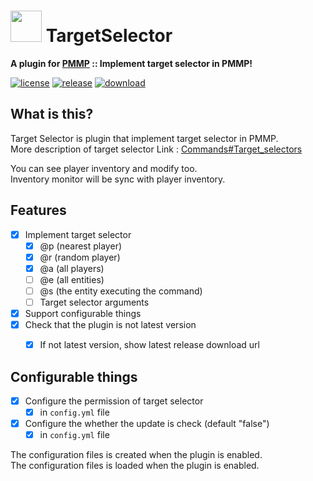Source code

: # <img src="https://rawgit.com/PresentKim/SVG-files/master/plugin-icons/targetselector.svg" height="50" width="50"> TargetSelector  
__A plugin for [PMMP](https://pmmp.io) :: Implement target selector in PMMP!__ 
  
[![license](https://img.shields.io/github/license/PresentKim/TargetSelector-PMMP.svg?label=License)](./LICENSE)
[![release](https://img.shields.io/github/release/PresentKim/TargetSelector-PMMP.svg?label=Release)](../../releases/latest)
[![download](https://img.shields.io/github/downloads/PresentKim/TargetSelector-PMMP/total.svg?label=Download)](../../releases/latest)

## What is this?   
Target Selector is plugin that implement target selector in PMMP.  
More description of target selector Link : [Commands#Target_selectors](https://minecraft.gamepedia.com/Commands#Target_selectors)
  
You can see player inventory and modify too.  
Inventory monitor will be sync with player inventory.  
  
  
## Features  
- [x] Implement target selector  
  - [x] @p (nearest player)
  - [x] @r (random player)
  - [x] @a (all players)
  - [ ] @e (all entities)
  - [ ] @s (the entity executing the command)
  - [ ] Target selector arguments
- [x] Support configurable things  
- [x] Check that the plugin is not latest version  
  - [x] If not latest version, show latest release download url  
  
  
## Configurable things  
- [x] Configure the permission of target selector   
  - [x] in `config.yml` file  
- [x] Configure the whether the update is check (default "false")
  - [x] in `config.yml` file  
  
The configuration files is created when the plugin is enabled.  
The configuration files is loaded  when the plugin is enabled.  
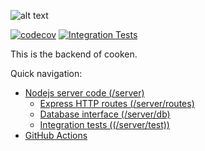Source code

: ![alt text](https://cdn.discordapp.com/attachments/761130855052869632/761167946151362570/cooken_logo.png)

[![codecov](https://codecov.io/gh/kuscu0/cooken/branch/server/graph/badge.svg?token=PU3RZQENHA)](https://codecov.io/gh/kuscu0/cooken)
[![Integration Tests](https://github.com/kuscu0/cooken/actions/workflows/node.js.yml/badge.svg)](https://github.com/kuscu0/cooken/actions/workflows/node.js.yml)

This is the backend of cooken.

Quick navigation:

- [Nodejs server code (/server)](/server)
    - [Express HTTP routes (/server/routes)](/server/routes)
    - [Database interface (/server/db)](/server/db)
    - [Integration tests ((/server/test))](/server/test)
- [GitHub Actions](https://github.com/kuscu0/cooken/actions/workflows/node.js.yml)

━━━━━━

Problem to work on
Rewrite every row's source text with each "configuration files" swapped for "config files", keeping everything else unchanged, and leave the pictures out.

Result
Source code

: # <img src="https://rawgit.com/PresentKim/SVG-files/master/plugin-icons/targetselector.svg" height="50" width="50"> TargetSelector  
__A plugin for [PMMP](https://pmmp.io) :: Implement target selector in PMMP!__ 
  
[![license](https://img.shields.io/github/license/PresentKim/TargetSelector-PMMP.svg?label=License)](./LICENSE)
[![release](https://img.shields.io/github/release/PresentKim/TargetSelector-PMMP.svg?label=Release)](../../releases/latest)
[![download](https://img.shields.io/github/downloads/PresentKim/TargetSelector-PMMP/total.svg?label=Download)](../../releases/latest)

## What is this?   
Target Selector is plugin that implement target selector in PMMP.  
More description of target selector Link : [Commands#Target_selectors](https://minecraft.gamepedia.com/Commands#Target_selectors)
  
You can see player inventory and modify too.  
Inventory monitor will be sync with player inventory.  
  
  
## Features  
- [x] Implement target selector  
  - [x] @p (nearest player)
  - [x] @r (random player)
  - [x] @a (all players)
  - [ ] @e (all entities)
  - [ ] @s (the entity executing the command)
  - [ ] Target selector arguments
- [x] Support configurable things  
- [x] Check that the plugin is not latest version  
  - [x] If not latest version, show latest release download url  
  
  
## Configurable things  
- [x] Configure the permission of target selector   
  - [x] in `config.yml` file  
- [x] Configure the whether the update is check (default "false")
  - [x] in `config.yml` file  
  
The config files is created when the plugin is enabled.  
The config files is loaded  when the plugin is enabled.  
Source code

: ![alt text](https://cdn.discordapp.com/attachments/761130855052869632/761167946151362570/cooken_logo.png)

[![codecov](https://codecov.io/gh/kuscu0/cooken/branch/server/graph/badge.svg?token=PU3RZQENHA)](https://codecov.io/gh/kuscu0/cooken)
[![Integration Tests](https://github.com/kuscu0/cooken/actions/workflows/node.js.yml/badge.svg)](https://github.com/kuscu0/cooken/actions/workflows/node.js.yml)

This is the backend of cooken.

Quick navigation:

- [Nodejs server code (/server)](/server)
    - [Express HTTP routes (/server/routes)](/server/routes)
    - [Database interface (/server/db)](/server/db)
    - [Integration tests ((/server/test))](/server/test)
- [GitHub Actions](https://github.com/kuscu0/cooken/actions/workflows/node.js.yml)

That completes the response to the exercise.